Extract provided:
↓
Under the corporate services agreement described above, Comverse
Technology has directors' and officers' liability insurance which also provides
coverage for our officers and directors.
LISTING
We intend to have our common stock quoted on the Nasdaq National
Market under the symbol "VRNT".
TRANSFER AGENT AND REGISTRAR
The transfer agent and registrar for our common stock will be
American Stock Transfer & Trust Company. Its address is 59 Maiden Lane, New
York, New York 10038 and its telephone number at this location is (212)
936-5100.
55
SHARES ELIGIBLE FOR FUTURE SALE
Sales of substantial amounts of our common stock in the public market
after the offering could cause the market price of our common stock to fall and
could affect our ability to raise equity capital in the future on terms
favorable to us.
Upon completion of this offering, we will have issued and outstanding
an aggregate of ________ shares of common stock, assuming no exercise of the
underwriters' over-allotment option and no exercise of outstanding options to
purchase common stock. All of the shares sold in this offering will be freely
tradable without restriction or further registration under the Securities Act,
unless such shares are purchased by our "affiliates," as that term is defined in
Rule 144 under the Securities Act.
↑
Assignment 1:
Answer these about the prospectus excerpt:
(a) Under what symbol does the company intend to have its common stock quoted on the Nasdaq National Market?
(b) Which company will serve as transfer agent and registrar for the common stock?
(c) What two effects could sales of substantial amounts of common stock in the public market after the offering have?
Assignment 2:
Retype everything in the prospectus excerpt from "Under the corporate" down to "location is (212)".
Assignment 3:
Continue the prospectus excerpt on shares eligible for future sale from where it stops.

Dataset extract:
↓
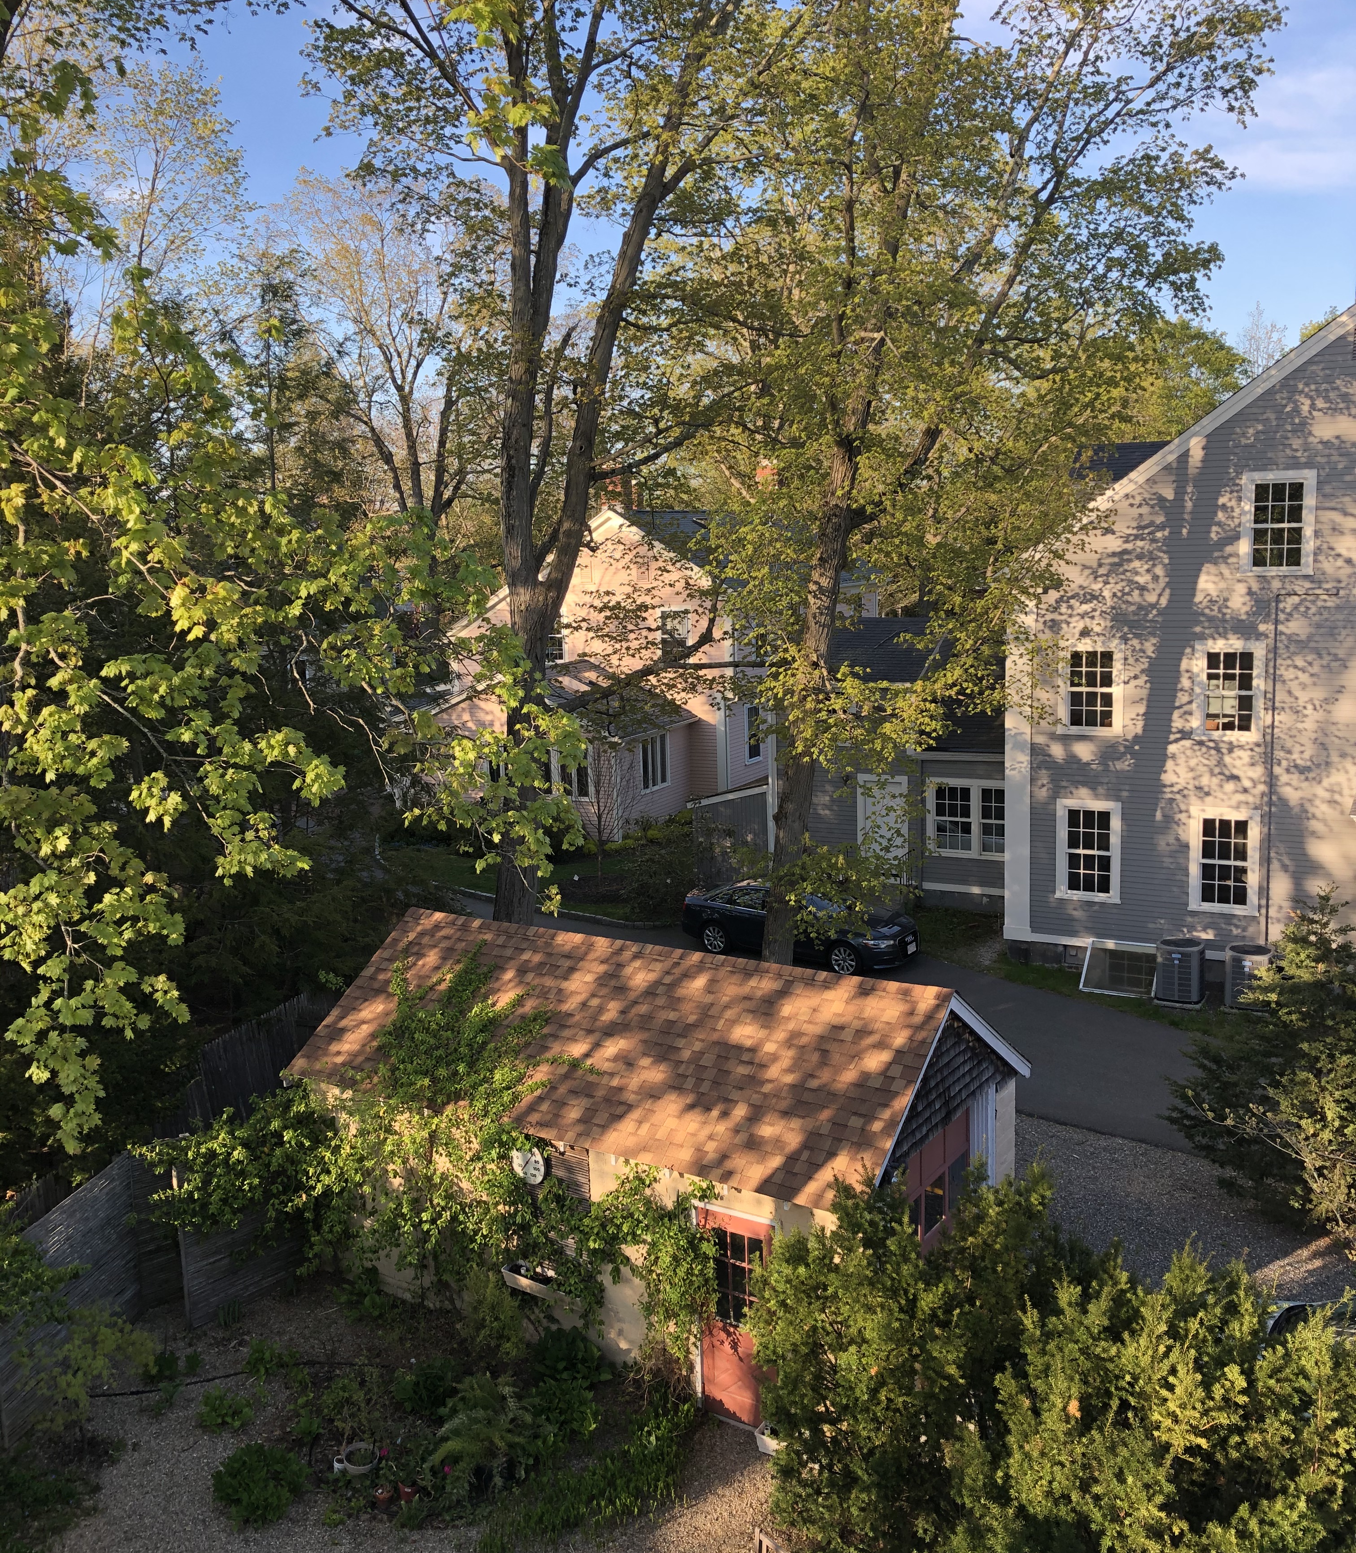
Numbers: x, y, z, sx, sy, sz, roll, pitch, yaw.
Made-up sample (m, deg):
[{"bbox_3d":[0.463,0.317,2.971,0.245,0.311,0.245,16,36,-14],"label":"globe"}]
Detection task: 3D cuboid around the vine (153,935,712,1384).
↑
Reply 1:
(a) "VRNT"
(b) American Stock Transfer & Trust Company
(c) They could cause the market price of the common stock to fall, and they could affect the company's ability to raise equity capital in the future on favorable terms.

Reply 2:
Under the corporate services agreement described above, Comverse
Technology has directors' and officers' liability insurance which also provides
coverage for our officers and directors.
LISTING
We intend to have our common stock quoted on the Nasdaq National
Market under the symbol "VRNT".
TRANSFER AGENT AND REGISTRAR
The transfer agent and registrar for our common stock will be
American Stock Transfer & Trust Company. Its address is 59 Maiden Lane, New
York, New York 10038 and its telephone number at this location is (212)

Reply 3:
The remaining ________ shares were issued and sold by us in private
transactions, are restricted securities and may be sold in the public market
only if registered under the Securities Act or if they qualify for an exemption
from registration under Rules 144 or 144(k) under the Securities Act, which
rules are summarized below. Subject to the lock-up agreements described below
and the provisions of Rule 144, additional shares will be available for sale in
the public market, subject in the case of shares held by affiliates to
compliance with certain volume restrictions, as follows:
o ___________ shares will be available for immediate sale in
the public market on the date of this prospectus; and
o ____________ shares will be available for sale upon the
expiration of lock-up agreements 180 days after the date
of this prospectus.
LOCK-UP AGREEMENTS
We, our directors and executive officers, and Comverse Technology
will sign a lock-up agreement under which each will agree not to transfer,
dispose of or hedge any shares of common stock or any securities convertible
into or exchangeable for shares of common stock for a period of 180 days from
the date of this prospectus. Transfer or dispositions can be made sooner with
the prior written consent of Lehman Brothers Inc.
RULE 144
In general, under Rule 144 as currently in effect, a person who has
beneficially owned shares of common stock that are restricted securities for at
least one year would be entitled to sell within any three-month period a number
of shares that does not exceed the greater of:
o 1% of the number of shares of common stock then
outstanding, which will equal approximately _______ shares
immediately after this offering; or
o the average weekly trading volume of the common stock on
the Nasdaq National Market during the four calendar weeks
preceding the filing of a notice on Form 144 with respect
to such sale.
Sales under Rule 144 are also subject to certain manner of sale
provisions and notice requirements and to the availability of current public
information about us.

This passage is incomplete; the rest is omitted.